The most interesting thing about Hit And Run, Dax Shepard's new film set for release later this summer, is that it's the sixteenth film to share that title since 1924. Which is fine, since it's a great title - three words, three letters each, meant to be laid out in boldface all caps on a marquee. We've also made a film with this title practically every year of the past decade, which lets you know how much Hollywood has come to value original thinking lately.
The trailer shows Shepard, who plays a bank heist getaway driver in witness protection, driving a dune buggy and a Corvette C6, but car nerds have been geeking out over the '67 Lincoln Continental with the 514ci racing crate engine bulging so conspicuously under its hood. Which is nice and all, but it sounds like putting a jet turbine boat engine on a barge, and is probably about as tidy to handle.
The plot is easy enough to guess from the plot: Dax's old criminal buddies catch up to him and blow the cover on his new life, sending him and his new girlfriend on the run, where she discovers for the first time his wicked-awesome driving skills as they swap cars with Bradley Cooper and his blonde dreads in pursuit. They're caught, there's an exchange of repartee (ATTENTION: PRISON RAPE JOKES,) the money is exhumed, further complications ensue and Dax and girlfriend Kristen Bell either ride off into the sunset with the money while Tom Arnold shakes his head ruefully or some sort of semi-bummer "ironic" ending denies them of their ill-gotten gains in the interest of delivering a punchline that Shepard had always hung the script on.
Before that happens there will be car chases, a movie action component that has become ritual, and has been largely consigned to second unit professionals. We've come a long way since car chases in films like Bullitt and The French Connection made actors lunging about in front of rear-screen projection obsolete, but instead of driving constant innovation, most car chases have simply turned into a pointlessly adrenalized way of getting actors from point A to point B.

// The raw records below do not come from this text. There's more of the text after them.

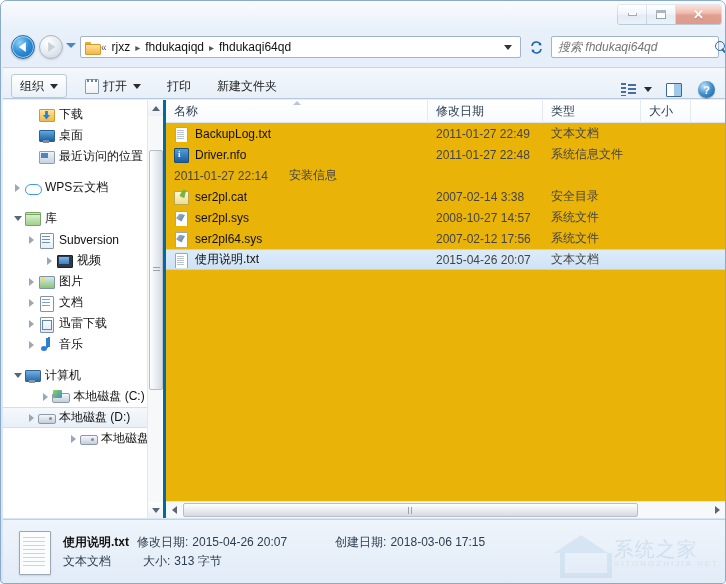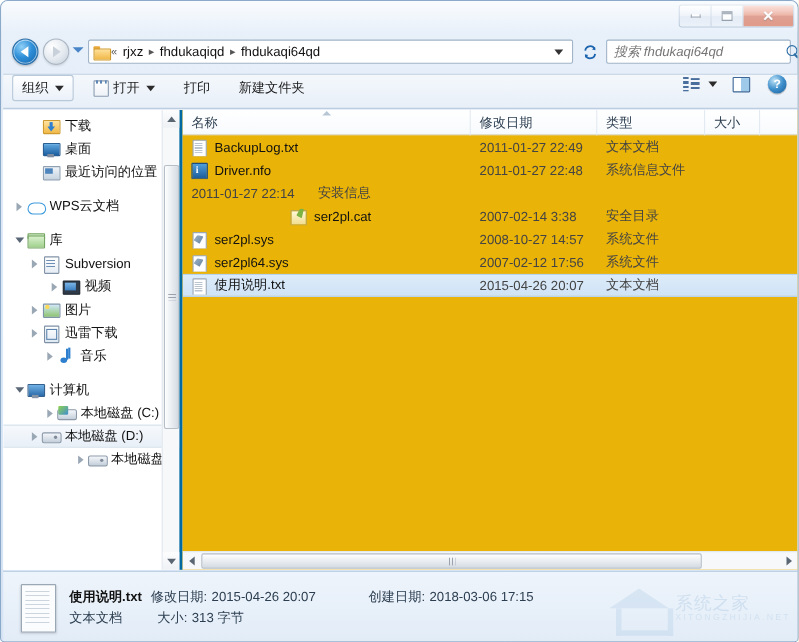--- a/index.html
+++ b/index.html
@@ -151,21 +151,21 @@
   #search-icon::after{
     content:''; position:absolute; left:7px;top:7px;width:5px;height:1.6px;
     background:#2b6ca3; transform:rotate(45deg); transform-origin: left center;
   }
   
   #toolbar {
     position:absolute; left:2px; top:66px; width:722px; height:32px;
     background: linear-gradient(180deg,#f4f8fc 0%, #e8eff8 100%);
     border-top:1px solid #c6d5e5;
     border-bottom:1px solid #b7c9dc;
-    display:flex; align-items:flex-start;
+    display:flex; align-items:flex-end;
   }
   .tb-item {
     height:24px; display:flex; align-items:center; padding:0 8px;
     font-size:12px; color:#1b1b1b; white-space:nowrap;
   }
   #tb-organize {
     margin-left:8px;
     border:1px solid #b9c9da; border-radius:3px;
     background: linear-gradient(180deg,#ffffff 0%, #eaf1f9 100%);
     box-shadow: 0 1px 0 rgba(255,255,255,.9) inset;
@@ -397,21 +397,21 @@
   .det-key { color:#2c3e50; margin-right:4px; }
   .det-val { color:#2c3e50; }
   .det-gap { width:48px; }
   .det-type { color:#2c3e50; width:80px; }
   #watermark {
     position:absolute; right:6px; bottom:2px; width:200px; height:56px;
     opacity:.28; pointer-events:none;
     display:flex; align-items:center; justify-content:flex-end;
   }
   #wm-text {
-    font-size:16px; font-weight:normal; color:#8fb6d8; letter-spacing:1px;
+    font-size:20px; font-weight:normal; color:#8fb6d8; letter-spacing:1px;
     font-family:"DejaVu Sans","Liberation Sans",sans-serif;
     line-height:1;
   }
   #wm-sub { font-size:8px; color:#9cc0de; letter-spacing:2px; text-align:right; }
   #wm-house {
     width:54px;height:44px;margin-right:6px;position:relative;
   }
   #wm-house::before{
     content:'';position:absolute;left:0;top:4px;width:0;height:0;
     border-left:27px solid transparent;border-right:27px solid transparent;
@@ -554,24 +554,31 @@
             <span class="tw">
               <span class="tw-closed"></span>
             </span>
             <span class="ni ico-pic"></span>
             <span class="nlabel">图片</span>
           </div>
           <div class="nav-row" style="padding-left: 22px;">
             <span class="tw">
               <span class="tw-closed"></span>
             </span>
+            <span class="ni ico-doc"></span>
+            <span class="nlabel">文档</span>
+          </div>
+          <div class="nav-row" style="padding-left: 22px;">
+            <span class="tw">
+              <span class="tw-closed"></span>
+            </span>
             <span class="ni ico-xl"></span>
             <span class="nlabel">迅雷下载</span>
           </div>
-          <div class="nav-row" style="padding-left: 36px;">
+          <div class="nav-row" style="padding-left: 22px;">
             <span class="tw">
               <span class="tw-closed"></span>
             </span>
             <span class="ni ico-music"></span>
             <span class="nlabel">音乐</span>
           </div>
           <div class="spacer-sm"></div>
           <div class="nav-row" style="padding-left: 8px;">
             <span class="tw">
               <span class="tw-open"></span>
@@ -648,21 +655,21 @@
             <div class="fdate" style="width: 115px;">2011-01-27 22:48</div>
             <div class="ftype" style="width: 98px;">系统信息文件</div>
             <div class="ftype" style="width: 50px;"></div>
           </div>
           <div class="frow">
             <div class="fdate" style="width: 115px;">2011-01-27 22:14</div>
             <div class="ftype" style="width: 98px;">安装信息</div>
             <div class="ftype" style="width: 50px;"></div>
           </div>
           <div class="frow">
-            <div class="fname" style="width: 262px; justify-content: center;">
+            <div class="fname" style="width: 262px;">
               <span class="fico fi-cat"></span>
               <span>ser2pl.cat</span>
             </div>
             <div class="fdate" style="width: 115px;">2007-02-14 3:38</div>
             <div class="ftype" style="width: 98px;">安全目录</div>
             <div class="ftype" style="width: 50px;"></div>
           </div>
           <div class="frow">
             <div class="fname" style="width: 262px;">
               <span class="fico fi-sys"></span>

There are probably a few foreign films with car chases - the French seem to have a fondness for them - but the car chase is still quintessentially American, even if it has devolved into an excess of films where characters grind out acres of exposition while conversing in the confines of a moving auto. A car-less life has meant that the whole of my experience of driving really fast has come from the movies, so reviews of car movies will be a regular feature on this blog. I might even write about Hit And Run, though to be frank, it looks more like a rental.